As a child I was completely attentive to, and a three-fifths believer in, the Myth of Rescue. If there was danger, the cops came. If there was a fire, the firefighters arrived. Similar government forces worked to ameliorate the impacts of earthquake, flood, hurricane, drought, famine, and other types of natural disaster. The goal, I understood, was to leave no one behind. It sealed the myth that, on television dramas, there was no kind of disaster that could not be fully addressed and healed within 48 minutes. What I now understand to be the Iconic "Star Trek plague episode" ended with every one of the continuing characters, whose faces had been unrecognizable under a mass of pustules only minutes before, restored to a flawless complexion. Only a couple of unmemorable Red Jackets ever died.

As I wrote here at the time, Hurricane Katrina provided a Huge Epiphany, if we needed one, that Rescue is a Myth. There are places which take hits which will never fully recover; and then, as they take more hits, will become ghost towns and then be abandoned, and then possibly be underwater. When you look at the backdrop, that so-called "Acts of God" are actually human-caused or influenced, then you have a rather tragic but ridiculous Blues Progression in which we are actively ending ourselves, increasing the number of storms we face every year with heavy rainfall, while doing less and less to repair and ameliorate it.

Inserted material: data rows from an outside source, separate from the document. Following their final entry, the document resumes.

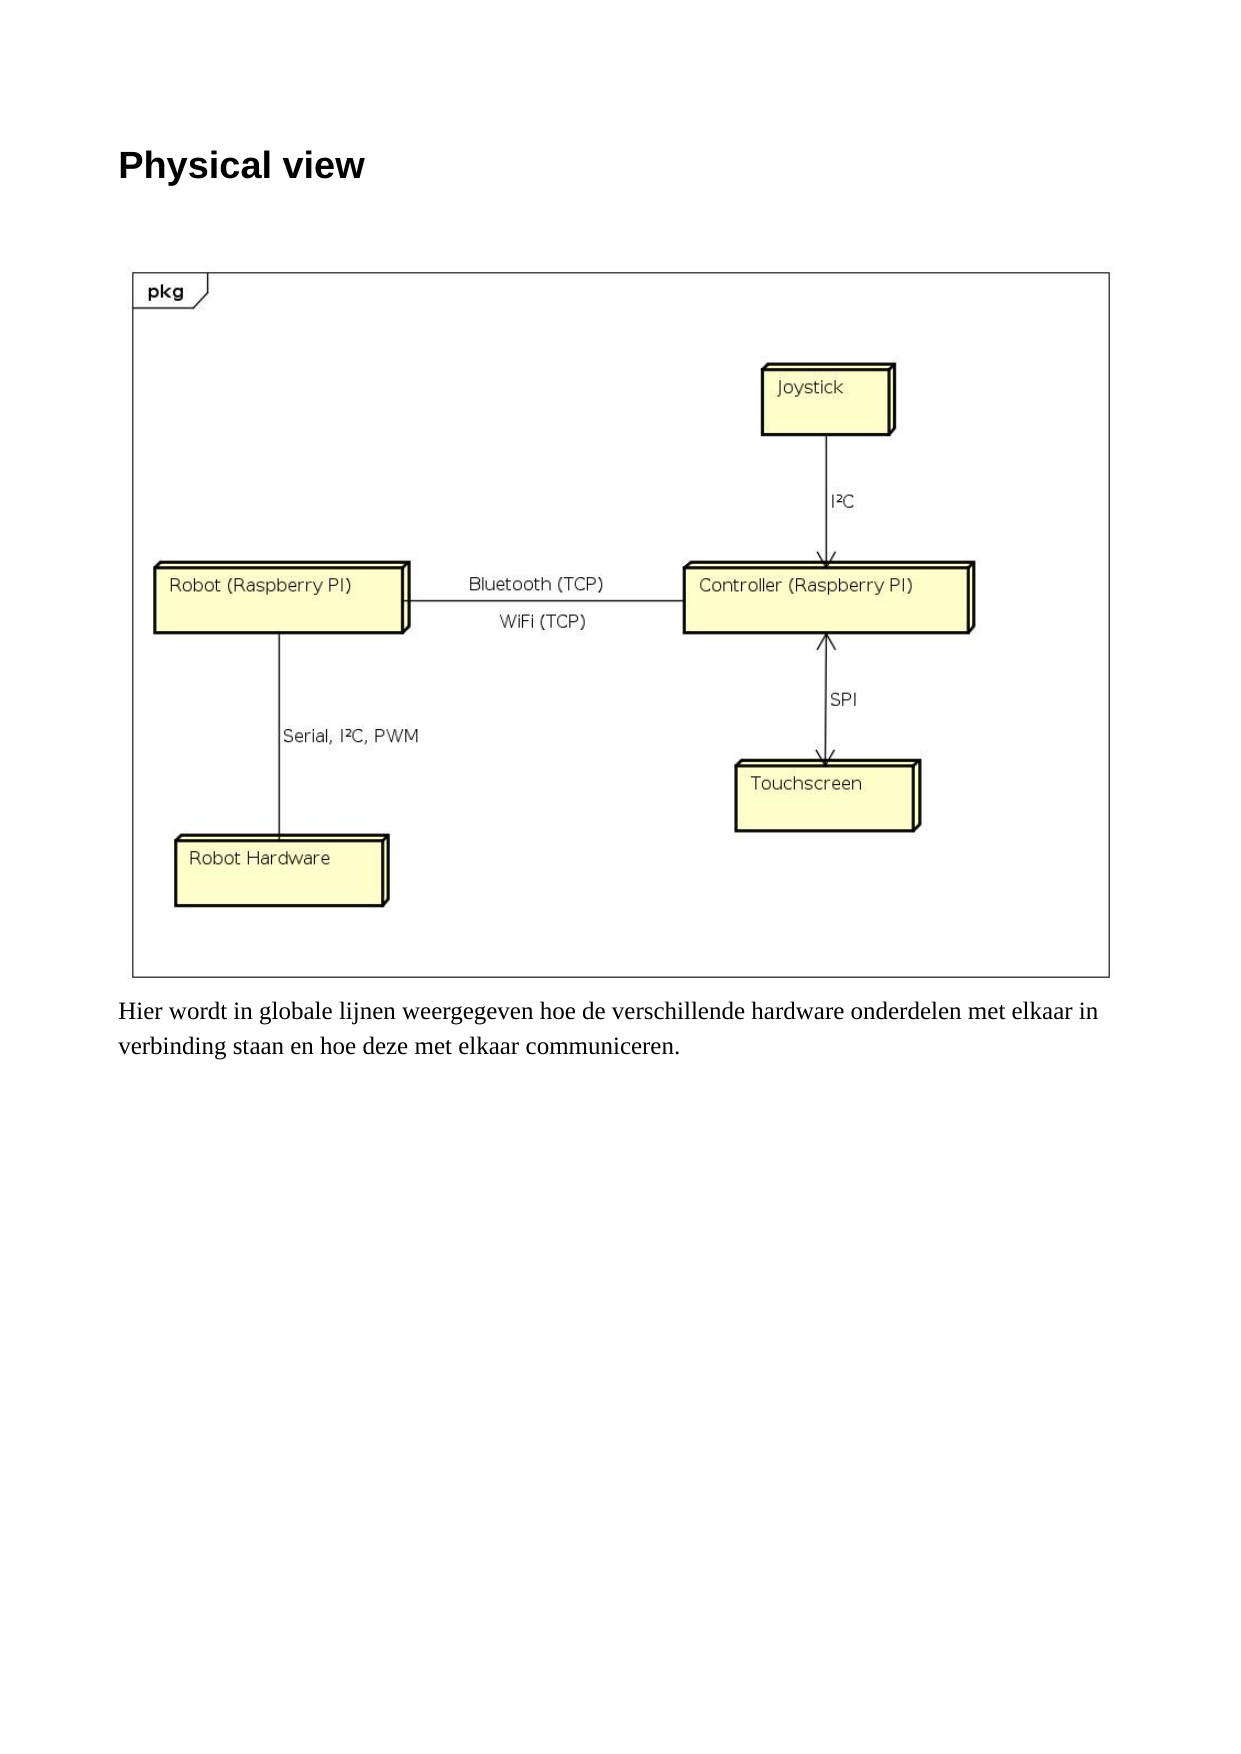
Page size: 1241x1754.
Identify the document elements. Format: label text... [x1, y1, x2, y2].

text Hier wordt in globale lijnen weergegeven hoe de verschillende hardware onderdelen met elkaar in verbinding staan en hoe deze met elkaar communiceren. [118, 991, 1122, 1059]
subtitle Physical view [118, 143, 1122, 187]
picture [118, 258, 1123, 991]
text [118, 248, 1122, 258]
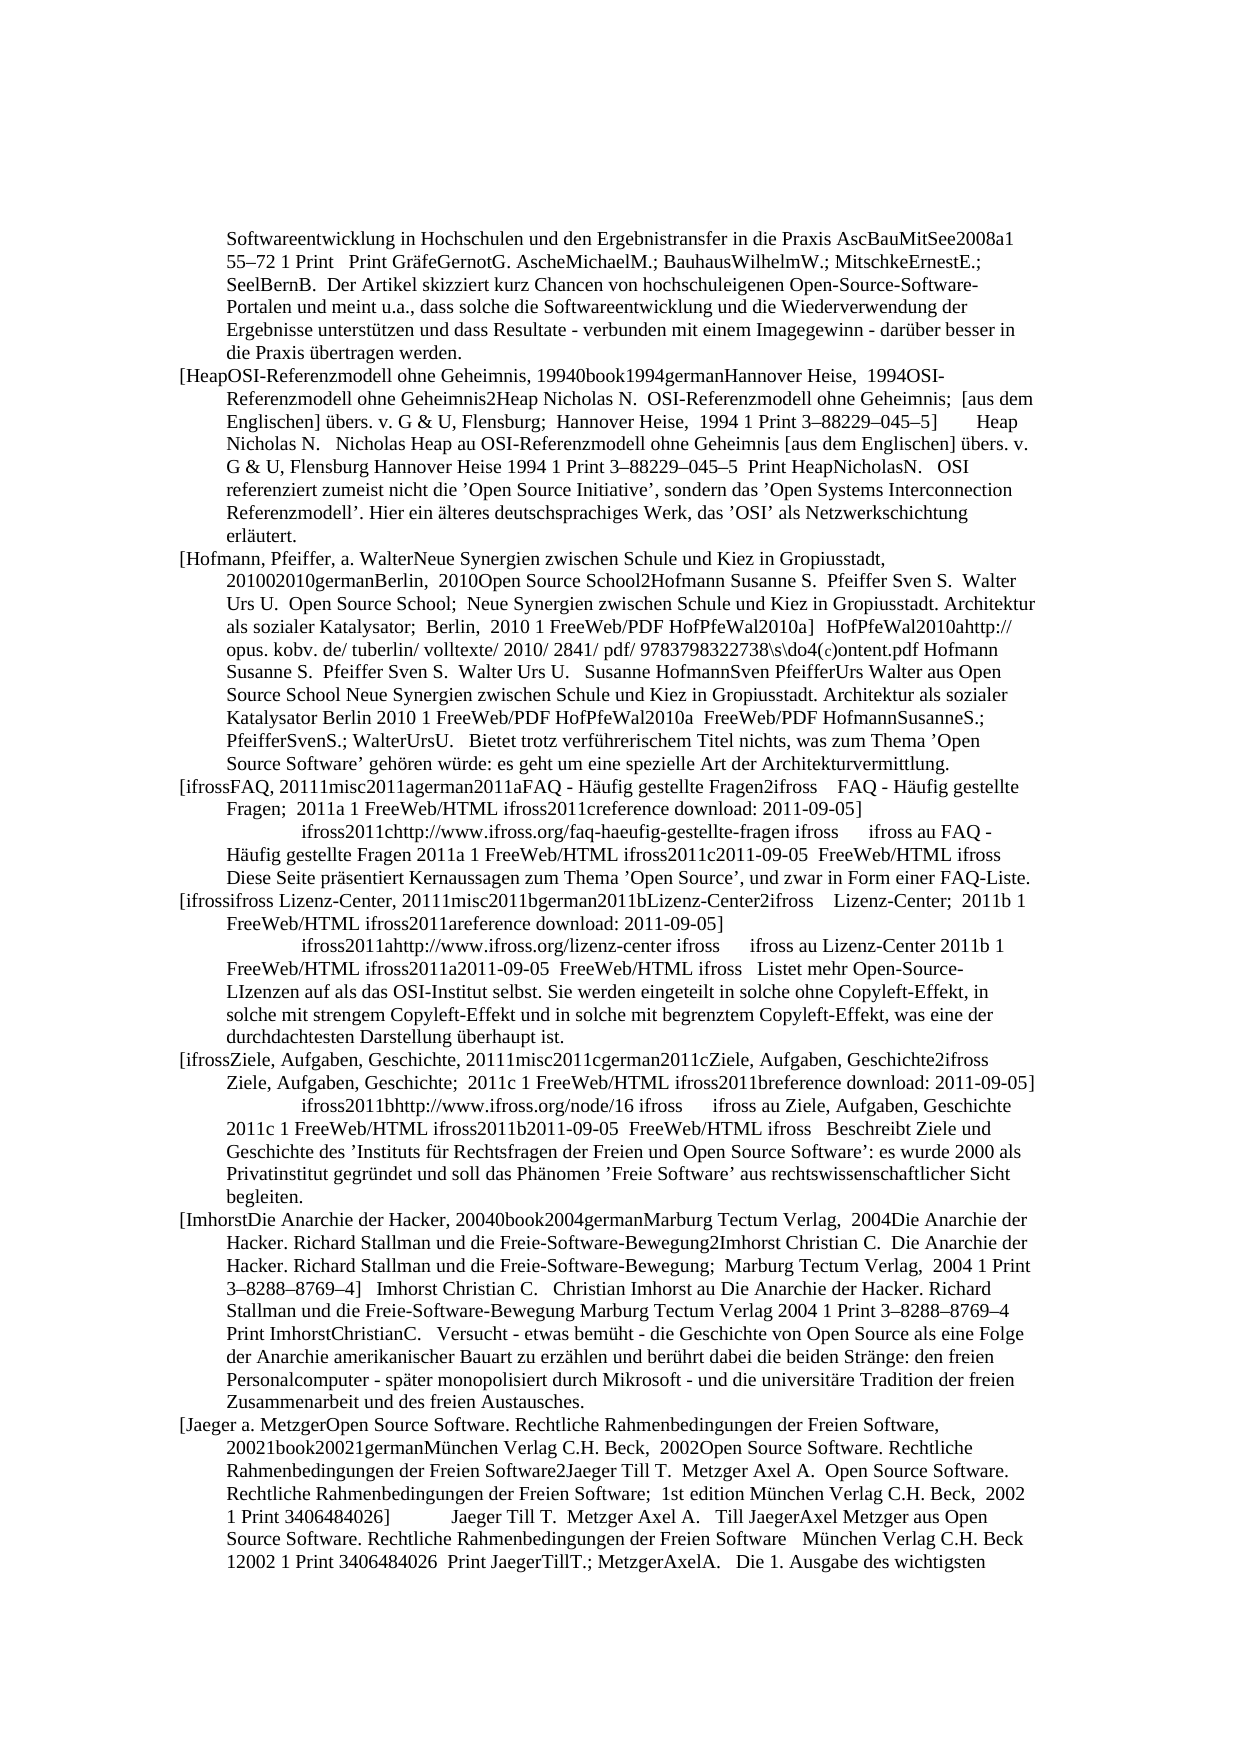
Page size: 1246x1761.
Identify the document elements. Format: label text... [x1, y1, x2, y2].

text Softwareentwicklung in Hochschulen und den Ergebnistransfer in die Praxis AscBauMitSee2008a1 55–72 1 Print Print GräfeGernotG. AscheMichaelM.; BauhausWilhelmW.; MitschkeErnestE.; SeelBernB. Der Artikel skizziert kurz Chancen von hochschuleigenen Open-Source-Software-Portalen und meint u.a., dass solche die Softwareentwicklung und die Wiederverwendung der Ergebnisse unterstützen und dass Resultate - verbunden mit einem Imagegewinn - darüber besser in die Praxis übertragen werden. [179, 227, 1037, 364]
text [Hofmann, Pfeiffer, a. WalterNeue Synergien zwischen Schule und Kiez in Gropiusstadt, 201002010germanBerlin, 2010Open Source School2Hofmann Susanne S. Pfeiffer Sven S. Walter Urs U. Open Source School; Neue Synergien zwischen Schule und Kiez in Gropiusstadt. Architektur als sozialer Katalysator; Berlin, 2010 1 FreeWeb/PDF HofPfeWal2010a] HofPfeWal2010ahttp:// opus. kobv. de/ tuberlin/ volltexte/ 2010/ 2841/ pdf/ 9783798322738\s\do4(c)ontent.pdf Hofmann Susanne S. Pfeiffer Sven S. Walter Urs U. Susanne HofmannSven PfeifferUrs Walter aus Open Source School Neue Synergien zwischen Schule und Kiez in Gropiusstadt. Architektur als sozialer Katalysator Berlin 2010 1 FreeWeb/PDF HofPfeWal2010a FreeWeb/PDF HofmannSusanneS.; PfeifferSvenS.; WalterUrsU. Bietet trotz verführerischem Titel nichts, was zum Thema ’Open Source Software’ gehören würde: es geht um eine spezielle Art der Architekturvermittlung. [179, 546, 1037, 774]
text [Jaeger a. MetzgerOpen Source Software. Rechtliche Rahmenbedingungen der Freien Software, 20021book20021germanMünchen Verlag C.H. Beck, 2002Open Source Software. Rechtliche Rahmenbedingungen der Freien Software2Jaeger Till T. Metzger Axel A. Open Source Software. Rechtliche Rahmenbedingungen der Freien Software; 1st edition München Verlag C.H. Beck, 2002 1 Print 3406484026] Jaeger Till T. Metzger Axel A. Till JaegerAxel Metzger aus Open Source Software. Rechtliche Rahmenbedingungen der Freien Software München Verlag C.H. Beck 12002 1 Print 3406484026 Print JaegerTillT.; MetzgerAxelA. Die 1. Ausgabe des wichtigsten [179, 1413, 1037, 1573]
text [ifrossFAQ, 20111misc2011agerman2011aFAQ - Häufig gestellte Fragen2ifross FAQ - Häufig gestellte Fragen; 2011a 1 FreeWeb/HTML ifross2011creference download: 2011-09-05] ifross2011chttp://www.ifross.org/faq-haeufig-gestellte-fragen ifross ifross au FAQ - Häufig gestellte Fragen 2011a 1 FreeWeb/HTML ifross2011c2011-09-05 FreeWeb/HTML ifross Diese Seite präsentiert Kernaussagen zum Thema ’Open Source’, und zwar in Form einer FAQ-Liste. [179, 774, 1037, 889]
text [ifrossifross Lizenz-Center, 20111misc2011bgerman2011bLizenz-Center2ifross Lizenz-Center; 2011b 1 FreeWeb/HTML ifross2011areference download: 2011-09-05] ifross2011ahttp://www.ifross.org/lizenz-center ifross ifross au Lizenz-Center 2011b 1 FreeWeb/HTML ifross2011a2011-09-05 FreeWeb/HTML ifross Listet mehr Open-Source-LIzenzen auf als das OSI-Institut selbst. Sie werden eingeteilt in solche ohne Copyleft-Effekt, in solche mit strengem Copyleft-Effekt und in solche mit begrenztem Copyleft-Effekt, was eine der durchdachtesten Darstellung überhaupt ist. [179, 889, 1037, 1048]
text [HeapOSI-Referenzmodell ohne Geheimnis, 19940book1994germanHannover Heise, 1994OSI-Referenzmodell ohne Geheimnis2Heap Nicholas N. OSI-Referenzmodell ohne Geheimnis; [aus dem Englischen] übers. v. G & U, Flensburg; Hannover Heise, 1994 1 Print 3–88229–045–5] Heap Nicholas N. Nicholas Heap au OSI-Referenzmodell ohne Geheimnis [aus dem Englischen] übers. v. G & U, Flensburg Hannover Heise 1994 1 Print 3–88229–045–5 Print HeapNicholasN. OSI referenziert zumeist nicht die ’Open Source Initiative’, sondern das ’Open Systems Interconnection Referenzmodell’. Hier ein älteres deutschsprachiges Werk, das ’OSI’ als Netzwerkschichtung erläutert. [179, 364, 1037, 546]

I see three stages of this Progression (but there are Three Stages of Everything): 1. We rescue as many as possible (the American philosophy at least through the Kennedy and Johnson years); 2. we rescue ourselves, and the rest (other races, the poor, city dwellers, the "libs") can go fuck themselves (Nixon, Reagan, first Bush); 3. we can no longer even save ourselves (second Bush and the defiant but obvious subtext of the Trump years).